- **Requests**
- 1) Decide whether each statement below agrees with the text on HPM environment variables. Answer yes or no for each, quoting the deciding words of the text exactly.
(a) HPM_AGGREGATE_COUNTERS works only with POE and/or Load Leveller.
(b) By default, libhpm allows 50 instrumentation sections in the application.
(c) On Power 3 systems, the libHPMevents file takes precedence over the environment variable.
- 2) Write a continuation of the text on HPM environment variables, starting after its final sentence.

- **Document extract**
HPM_flags.env example:
HPM_MEM_LATENCY 400
HPM_L3_LATENCY 102
HPM_L35_LATENCY 150
HPM_L2_LATENCY 12
HPM_L25_LATENCY 72
HPM_L275_LATENCY 108
HPM_TLB_LATENCY 700
HPM_EVENT_SET 5
On hpmcount the following
environment variables can also be used:
- HPM_AGGREGATE_COUNTERS
- Used to aggregate
counts on POE applications (forces the command line argument
“-a”).
- With this flag, a
single file performance file is generated for all tasks.
- This flag only
works with POE and/or Load Leveller.
- This flag requires the availability of a
parallel file system (e.g., GPFS) on the system.
- Notice: the program may hang if a parallel
file system is not available and this flag is set.
- HPM_LOG_DIR
<directory>
- When this flag is
set, hpmcount will write a file: hpm_log.<id> with the
performance data in the provided directory. This is in addition to the
regular output.
- On POE applications
<id> is a POE ID, provided by MP_PARTITION. Otherwise, it is the pid.
On libhpm the following
environment variables can also be used:
- HPM_NUM_INST_PTS
- Used to overwrite
the default of 100 instrumentation sections in the application.
- Integer value >
0
- HPM_WITH_MEASUREMENT_ERROR
- Used to deactivate
the procedure that attempts to remove measurement errors.
- True or False (0 or
1).
- HPM_VIZ_OUTPUT
- To indicate if
“.viz” file (for input to PeekPerf) should be generated or not.
- True or False (0 or
1).
- HPM_OUTPUT_NAME
- To define an output
file name different from the default.
- String
On Power 3 systems, users can also specify an event
set with the file: libHPMevents. This file
takes precedence over the environment variable. Each line in the file specifies
one event from the hardware counters. Only one event from each counter can be
used (the Power3 has 8 counters, the 604e has 4 counters). Each line should
contain:
- Counter number
(e.g., from 0 to 7 on the Power3)
- Event number (e.g.,
from 0 to 15 for counter 7 on the Power3)
- Mnemonic (e.g.,
PM_FPU0_CMPL#)
- Description (e.g.,
FPU 0 instructions#)
libHPMevents
example:
3 1 PM_CYC#
Cycles#
4 5 PM_FPU0_CMPL# FPU 0
instructions#
1 35 PM_FPU1_CMPL# FPU 1
instructions#
0 5
PM_IC_MISS# I cache misses#
2 5 PM_LD_MISS_L1# Load misses
in L1#
7 0 PM_TLB_MISS#
TLB misses#
5 5 PM_CBR_DISP#
Branches#
6 3 PM_MPRED_BR# Misspredicted branches#
There are some consistence checks for this file,
but in general, it is expected the user to know enough information regarding
the hardware counters in order to create and use this file.

[Stored data]
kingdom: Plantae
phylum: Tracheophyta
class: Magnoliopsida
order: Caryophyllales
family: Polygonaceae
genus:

- **Results by task**
- 1)
(a) Yes: "This flag only works with POE and/or Load Leveller."
(b) No: "the default of 100 instrumentation sections in the application."
(c) Yes: "This file takes precedence over the environment variable."

- 2)
PeekPerf
is an extension to hpmviz. It takes as input the
performance files (“.viz”) generated by libhpm. If the performance files are not provided in the
command line, PeekPerf will display a dialog box for
user input. Users can select a single file by left clicking on a file name, or
multiple files, by using the <Shift> or/and <Ctrl> keys. The
<Shift> key allows the selection of a range of files (from the last one
selected till the current selection), while the <Ctrl> key allows the
selection of multiple files in any order.
Usage:
> peekperf [<performance files>]
or for installations with hpmviz:
The main window of the PeekPerf
graphical user interface is divided in two panes. The left pane displays for
each instrumented section, identified by its label, the inclusive duration
(i.e., the total wall clock time executing the corresponding code region),
exclusive duration (i.e., the wall clock time of the instrumented code region,
excluding the time from inner instrumented regions), and count. The
instrumented sections are sorted by “Label”. Left clicking on any
of the columns tab will sort the data in the corresponding column. The first
click will sort in ascending order, while the second will sort in descending
order.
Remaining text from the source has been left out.